I’m writing most of my own tools in go. Sometime ago I found a tool called goreleaser which automates the release process of software written in go.

goreleaser is pretty well documented, therefore this is just a quick overview how I use it. It will do the following things for you:

  • Generate a changelog with the latest commit since the last release.
  • Build artifacts for different architectures (Linux/Mac/Windows).
  • Create a GitHub/GitLab release and attach changelog and artifacts.

Initial setup

  1. Install goreleaser on your machine. (Check out the official docs here) I went with the go install github.com/goreleaser/goreleaser@latest method.

  2. Run goreleaser init to get a default .goreleaser.yml which is used to configure goreleaser.

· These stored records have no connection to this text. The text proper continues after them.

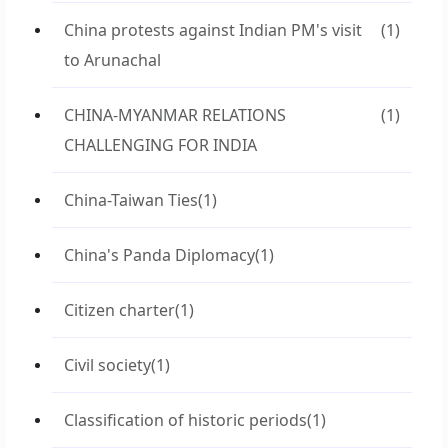
China protests against Indian PM's visit
(1)
to Arunachal
CHINA-MYANMAR RELATIONS
(1)
CHALLENGING FOR INDIA
China-Taiwan Ties
(1)
China's Panda Diplomacy
(1)
Citizen charter
(1)
Civil society
(1)
Classification of historic periods
(1)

  3. Adjust the configuration.

before:
  hooks:
    - go mod tidy
builds:
  - env:
      - CGO_ENABLED=0
    goos:
      - linux
      - windows
      - darwin
archives:
  - replacements:
      darwin: Darwin
      linux: Linux
      windows: Windows
      amd64: x86_64
checksum:
  name_template: 'checksums.txt'
snapshot:
  name_template: "{{ .Tag }}-next"
changelog:
  sort: asc
  filters:
    exclude:
      - '^docs:'
      - '^test:'

I used this configuration to release go-jump.

Release via CI

To simplify the release process even more you can run gorelease on GitHub Actions or GitLab CI. This is an example for GitHub Actions. Store it as .github/workflows/release.yaml in your repository root.

name: goreleaser

on:
  push:
    tags:
      - '*'

jobs:
  goreleaser:
    runs-on: ubuntu-latest
    steps:
      - name: Checkout
        uses: actions/checkout@v2
        with:
          fetch-depth: 0
      - name: Set up Go
        uses: actions/setup-go@v2
        with:
          go-version: 1.16
      - name: Run GoReleaser
        uses: goreleaser/goreleaser-action@v2
        with:
          version: latest
          args: release --rm-dist
        env:
          GITHUB_TOKEN: ${{ secrets.GITHUB_TOKEN }}

Then create a new git tag and push it:

git tag -a v0.1.0 -m "My release"
git push origin v0.1.0

Conclusion

I really like how easy gorelease is to use and it removes a repetitive task from my release process. The documentation is perfect and the defaults are sane (the example above are more or less exactly the defaults!). So I’m going to add goreleaser to all of my projects!